Definitely go the hybrid!
It'd be a fun final year project to come up with a decent, low mass-fraction hybrid system of that diminutive size, let alone one that'll reliably ignite remotely after it's ascent. Good luck to them if they want the challenge but I can't see hybrids being a magic solution - they could mass-optimise the solid for a lot less research time/budget if it's that critical, but a hybrid intrinsically requires more parts and infrastructure and they only scale down to a point. See, for instance, the smallest Contrail motors - 38x400mm for a G100/123/130/300, Skyripper motors - 29x300mm for a G63 or 38x400mm for a G125, the MicroHybrid project - 24x140mm for a D with a truly terrible mass fraction. At 32x150mm the G12 is just metal tubing, nozzle and bulkheads, everything else is fuel; the hybrids are all this, plus injector assembly, ignition system, fill mechanism, with the tubing being twice as long/heavy - that's a heavy penalty to overcome.
g is not 9.81ms-2. As I calculated in http://forums.theregister.co.uk/forum/1/2010/11/01/paris_climax/ it is only 99.15% of that, or 9.73 ms-2. Due to irregularities in the Earth's composition, the final digit is only approximate but the effects of altitude are greater than that uncertainty.
It is sloppy to use figures that you know to be wrong and that you can easily calculate, even if the added accuracy makes little difference to your result. A figure of 9.8 or 9.7 I would have accepted. but to quote the extra figure when it is wrong shows a lack of attention to detail and implies inadequate understanding.
What if you used a "medium sized" Big Johnson (nitrous) for the initial in order to keep the mass down, followed up by the Three-Way (solids)?

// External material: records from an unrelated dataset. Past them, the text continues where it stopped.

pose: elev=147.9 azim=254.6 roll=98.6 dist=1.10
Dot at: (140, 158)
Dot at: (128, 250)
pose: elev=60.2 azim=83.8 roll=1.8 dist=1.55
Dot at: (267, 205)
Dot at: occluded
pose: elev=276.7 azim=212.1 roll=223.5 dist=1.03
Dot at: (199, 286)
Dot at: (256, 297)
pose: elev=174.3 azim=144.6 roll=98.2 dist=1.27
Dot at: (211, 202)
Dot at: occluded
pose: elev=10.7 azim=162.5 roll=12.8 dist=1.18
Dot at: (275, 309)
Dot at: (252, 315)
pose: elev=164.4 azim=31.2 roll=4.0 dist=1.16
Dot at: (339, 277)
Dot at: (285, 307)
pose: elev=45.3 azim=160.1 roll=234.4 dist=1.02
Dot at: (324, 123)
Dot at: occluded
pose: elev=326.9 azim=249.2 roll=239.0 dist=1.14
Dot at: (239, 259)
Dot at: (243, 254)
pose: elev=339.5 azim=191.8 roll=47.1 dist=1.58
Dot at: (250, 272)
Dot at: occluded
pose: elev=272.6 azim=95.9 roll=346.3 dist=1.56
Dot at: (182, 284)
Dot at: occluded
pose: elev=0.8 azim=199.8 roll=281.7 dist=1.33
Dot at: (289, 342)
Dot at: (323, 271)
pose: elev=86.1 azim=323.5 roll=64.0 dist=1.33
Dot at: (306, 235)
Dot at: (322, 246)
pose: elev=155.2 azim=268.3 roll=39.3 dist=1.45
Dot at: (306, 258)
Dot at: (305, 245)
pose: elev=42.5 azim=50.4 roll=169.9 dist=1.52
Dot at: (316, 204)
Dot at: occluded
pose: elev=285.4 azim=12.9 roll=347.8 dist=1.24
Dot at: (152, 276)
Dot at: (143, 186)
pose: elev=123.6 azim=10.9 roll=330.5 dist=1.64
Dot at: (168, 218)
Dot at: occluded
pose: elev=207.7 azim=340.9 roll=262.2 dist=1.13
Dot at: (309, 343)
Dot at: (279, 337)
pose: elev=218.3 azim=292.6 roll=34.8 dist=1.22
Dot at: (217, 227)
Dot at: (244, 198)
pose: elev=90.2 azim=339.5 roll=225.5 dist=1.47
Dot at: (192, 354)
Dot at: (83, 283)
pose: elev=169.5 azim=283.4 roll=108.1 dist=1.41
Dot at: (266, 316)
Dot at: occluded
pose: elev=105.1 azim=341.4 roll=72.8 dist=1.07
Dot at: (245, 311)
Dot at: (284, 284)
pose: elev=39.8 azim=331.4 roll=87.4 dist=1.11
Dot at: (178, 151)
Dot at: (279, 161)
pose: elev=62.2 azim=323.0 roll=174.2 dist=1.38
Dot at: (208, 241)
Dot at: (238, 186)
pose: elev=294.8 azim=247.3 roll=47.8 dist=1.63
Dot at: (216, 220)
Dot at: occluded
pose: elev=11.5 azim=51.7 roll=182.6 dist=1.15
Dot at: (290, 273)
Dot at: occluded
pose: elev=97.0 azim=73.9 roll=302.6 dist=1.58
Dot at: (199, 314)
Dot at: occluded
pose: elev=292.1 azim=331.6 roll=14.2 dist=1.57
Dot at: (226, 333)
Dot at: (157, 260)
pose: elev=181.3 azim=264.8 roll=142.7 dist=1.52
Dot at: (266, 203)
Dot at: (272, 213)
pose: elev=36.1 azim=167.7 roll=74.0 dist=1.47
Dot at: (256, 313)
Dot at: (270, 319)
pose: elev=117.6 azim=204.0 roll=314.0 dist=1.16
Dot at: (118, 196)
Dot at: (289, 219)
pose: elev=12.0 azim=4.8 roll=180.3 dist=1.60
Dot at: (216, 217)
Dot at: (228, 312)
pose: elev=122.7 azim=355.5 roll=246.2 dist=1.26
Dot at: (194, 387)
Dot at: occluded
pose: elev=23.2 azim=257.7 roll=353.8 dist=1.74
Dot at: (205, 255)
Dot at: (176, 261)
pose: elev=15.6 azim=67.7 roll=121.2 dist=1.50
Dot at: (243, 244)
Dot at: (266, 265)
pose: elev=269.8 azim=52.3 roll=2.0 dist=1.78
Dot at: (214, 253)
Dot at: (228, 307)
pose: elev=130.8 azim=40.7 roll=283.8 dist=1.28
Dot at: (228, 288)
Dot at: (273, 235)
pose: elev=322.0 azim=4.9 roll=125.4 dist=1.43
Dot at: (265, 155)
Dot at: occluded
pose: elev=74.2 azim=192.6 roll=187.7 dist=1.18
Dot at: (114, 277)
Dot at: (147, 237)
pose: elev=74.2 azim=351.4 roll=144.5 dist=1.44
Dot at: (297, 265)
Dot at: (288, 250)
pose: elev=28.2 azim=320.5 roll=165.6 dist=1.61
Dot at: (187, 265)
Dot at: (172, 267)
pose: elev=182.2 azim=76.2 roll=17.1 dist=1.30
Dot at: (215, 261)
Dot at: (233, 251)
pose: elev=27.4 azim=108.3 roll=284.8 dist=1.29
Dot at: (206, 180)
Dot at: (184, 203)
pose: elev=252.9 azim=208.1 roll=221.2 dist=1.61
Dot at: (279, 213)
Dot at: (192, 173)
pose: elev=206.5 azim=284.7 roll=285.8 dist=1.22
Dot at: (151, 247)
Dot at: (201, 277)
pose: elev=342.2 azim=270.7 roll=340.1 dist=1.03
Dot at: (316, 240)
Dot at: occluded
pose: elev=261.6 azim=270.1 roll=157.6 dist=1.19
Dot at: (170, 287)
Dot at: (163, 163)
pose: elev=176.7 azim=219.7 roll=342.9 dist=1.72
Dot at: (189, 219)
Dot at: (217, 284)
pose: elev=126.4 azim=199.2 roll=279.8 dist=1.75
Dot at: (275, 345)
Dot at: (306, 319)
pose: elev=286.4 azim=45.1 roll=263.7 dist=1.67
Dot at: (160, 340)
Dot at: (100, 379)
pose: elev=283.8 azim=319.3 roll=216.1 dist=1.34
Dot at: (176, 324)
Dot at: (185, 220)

Since the straight three-way just won't do it for her anymore. It makes sense that the solid propellant is denser and that means more mass to overcome at relatively lower speeds.
And of course anthing to make the whole package as slippery as possible. Although sometimes its useful to have just the right amount of drag in just the right places.
I agree with a few posts here that the project is getting away from the "Men in Sheds" appeal of the PARIS project. Powder laser sintering is expensive and beyond most to replicate. Has anyone considered using a RepRap machine as this is within most peoples reach and would bring back the appeal.
Also this is a British project, where is the Union Flag? Come on guys RJ Mitchell and Barnes Wallace will be turing in their graves.
Currently it seems to be dressed in Italian livery, which is almost certainly more chic, but may make the aircraft less reliable!